### PASSAGE TO READ

[BEGIN]

Cignetti sent his kicker out on fourth-and-4 from
the 12, but quickly called his second timeout. The team huddled on
the field and the coach drew up a quarterback draw, hoping the
Hurricanes would be in a defense they had shown before.
“We rolled the dice and said, ‘They’re going to be in it again and
they were,’” Cignetti said. “We blocked it well, he broke a tackle
or two and got in the end zone.”
Mendoza's play could very well join John Elway's “helicopter” run in
Super Bowl 32 as one of the greatest examples of a quarterback
willing to put everything on the line to win it all. Mendoza might
soon have something else in common with Elway: This game did little
to diminish his projection as the first pick in the upcoming NFL
draft.
“Everyone on the team, including my coach, makes fun of my running
style,” Mendoza said. “But it’s fourth down, so you’ve got to put it
all on the line. Every player, if they had that opportunity, they’d
put their body on the line, too.”
For Miami, it was a very close call.
A team listed 18th in the first CFP rankings moved to 10th and
sneaked into the playoff, bringing as many questions about the
process as the selection itself.
The Hurricanes proved they belonged all the way. Fletcher was a
one-man force, hitting triple digits for the third time in four
playoff games and turning a moribund offense into something much
more.
His first touchdown run was a 57-yard burst through the right side
that pulled Miami within 10-7 early in the third quarter.

[END]

### STATED TASK
Continue the report on the football playoff game from the point where it stops.

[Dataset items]
[BEGIN]

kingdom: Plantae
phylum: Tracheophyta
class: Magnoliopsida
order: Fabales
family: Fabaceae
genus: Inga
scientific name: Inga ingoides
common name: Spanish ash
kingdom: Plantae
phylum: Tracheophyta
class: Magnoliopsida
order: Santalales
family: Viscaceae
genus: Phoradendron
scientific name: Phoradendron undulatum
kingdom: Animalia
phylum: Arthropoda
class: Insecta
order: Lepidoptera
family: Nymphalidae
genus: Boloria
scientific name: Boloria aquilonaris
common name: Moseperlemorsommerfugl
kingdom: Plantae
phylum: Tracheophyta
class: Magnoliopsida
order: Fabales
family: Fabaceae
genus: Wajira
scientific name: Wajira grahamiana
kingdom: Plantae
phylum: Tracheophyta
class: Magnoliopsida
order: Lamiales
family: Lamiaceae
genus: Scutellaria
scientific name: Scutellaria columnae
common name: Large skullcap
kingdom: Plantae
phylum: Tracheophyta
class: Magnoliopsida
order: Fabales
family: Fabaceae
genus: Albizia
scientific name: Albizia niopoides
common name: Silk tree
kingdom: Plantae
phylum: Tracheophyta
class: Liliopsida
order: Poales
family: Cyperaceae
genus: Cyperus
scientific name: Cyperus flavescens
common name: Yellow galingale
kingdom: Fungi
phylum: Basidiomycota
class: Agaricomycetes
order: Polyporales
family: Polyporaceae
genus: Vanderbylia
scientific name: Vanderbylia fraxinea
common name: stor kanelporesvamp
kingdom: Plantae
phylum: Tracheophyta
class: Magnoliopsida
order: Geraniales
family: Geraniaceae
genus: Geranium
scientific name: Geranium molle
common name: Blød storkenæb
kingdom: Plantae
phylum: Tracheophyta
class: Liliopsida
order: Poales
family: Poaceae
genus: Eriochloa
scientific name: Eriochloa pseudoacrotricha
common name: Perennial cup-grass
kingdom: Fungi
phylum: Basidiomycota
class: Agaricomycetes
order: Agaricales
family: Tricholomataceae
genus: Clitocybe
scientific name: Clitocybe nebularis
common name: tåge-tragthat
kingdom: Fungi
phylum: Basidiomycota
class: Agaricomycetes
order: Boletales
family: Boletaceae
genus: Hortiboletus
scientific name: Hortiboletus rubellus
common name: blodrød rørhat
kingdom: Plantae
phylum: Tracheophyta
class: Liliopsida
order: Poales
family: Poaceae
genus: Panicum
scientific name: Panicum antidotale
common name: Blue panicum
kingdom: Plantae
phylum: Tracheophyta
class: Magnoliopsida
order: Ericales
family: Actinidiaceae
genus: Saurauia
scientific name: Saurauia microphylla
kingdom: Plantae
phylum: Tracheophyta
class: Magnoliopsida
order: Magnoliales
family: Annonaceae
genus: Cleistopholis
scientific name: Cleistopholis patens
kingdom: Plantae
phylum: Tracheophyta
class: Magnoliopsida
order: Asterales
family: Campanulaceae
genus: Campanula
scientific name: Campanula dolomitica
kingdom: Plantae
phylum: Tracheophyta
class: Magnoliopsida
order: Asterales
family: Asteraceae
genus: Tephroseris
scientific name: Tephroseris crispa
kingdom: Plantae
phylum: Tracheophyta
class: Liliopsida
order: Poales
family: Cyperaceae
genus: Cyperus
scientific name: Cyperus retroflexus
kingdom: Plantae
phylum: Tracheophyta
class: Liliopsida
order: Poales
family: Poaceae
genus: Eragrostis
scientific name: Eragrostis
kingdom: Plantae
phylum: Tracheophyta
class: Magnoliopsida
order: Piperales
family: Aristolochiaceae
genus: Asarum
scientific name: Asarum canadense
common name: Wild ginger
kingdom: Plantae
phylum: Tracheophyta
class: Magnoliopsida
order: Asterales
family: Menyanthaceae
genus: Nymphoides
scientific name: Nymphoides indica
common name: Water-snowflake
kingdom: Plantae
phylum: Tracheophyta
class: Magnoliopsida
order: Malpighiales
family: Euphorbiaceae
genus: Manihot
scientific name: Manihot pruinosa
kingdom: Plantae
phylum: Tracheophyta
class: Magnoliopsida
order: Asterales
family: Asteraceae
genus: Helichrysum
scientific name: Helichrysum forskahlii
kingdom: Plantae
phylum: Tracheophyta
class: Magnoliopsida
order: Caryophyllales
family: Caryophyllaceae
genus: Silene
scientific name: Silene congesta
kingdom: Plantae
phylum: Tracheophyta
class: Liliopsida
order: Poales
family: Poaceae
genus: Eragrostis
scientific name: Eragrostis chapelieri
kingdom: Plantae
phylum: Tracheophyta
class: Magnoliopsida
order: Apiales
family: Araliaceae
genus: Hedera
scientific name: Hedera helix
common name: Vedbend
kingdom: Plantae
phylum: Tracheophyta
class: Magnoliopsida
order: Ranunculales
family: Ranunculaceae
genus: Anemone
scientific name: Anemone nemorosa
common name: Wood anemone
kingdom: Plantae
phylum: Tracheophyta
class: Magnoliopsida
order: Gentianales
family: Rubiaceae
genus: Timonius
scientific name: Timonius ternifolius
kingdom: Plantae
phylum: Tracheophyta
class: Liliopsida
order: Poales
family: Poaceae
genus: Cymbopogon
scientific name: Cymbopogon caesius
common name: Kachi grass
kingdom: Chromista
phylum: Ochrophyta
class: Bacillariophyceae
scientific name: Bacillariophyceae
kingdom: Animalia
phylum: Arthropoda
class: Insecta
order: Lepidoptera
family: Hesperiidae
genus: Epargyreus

[END]

### RESPONSE TO THE EXERCISE
But after forcing an Indiana punt deep into Miami territory,
Hoosiers lineman Mikail Kamara slid past the ’Canes’ protectors and
blocked the kick. Isaiah Jones recovered to make it 17-7. Miami was
in comeback mode the rest of the way.

It ended as a one-score game, and the ’Canes — the visiting team
playing on their home field — moved into Indiana territory before
Carson Beck’s heave got picked off by Jamari Sharpe, a Miami native
who made sure the only miracle in this season would be Indiana’s.
How big a miracle?
This was a program that was so bad that coach Lee Corso stopped a
game in 1976 to take a picture of a scoreboard when it read “Indiana
7, Ohio State 6.” Indiana lost 47-7.
There were hundreds of losses in front of half-empty stadiums
between then and now.
But those days are over. The Hoosiers — yes, the Hoosiers — are
national champions.
“I know nobody thought it was possible,” Cignetti said. “It probably
is one of the greatest sports stories of all time.”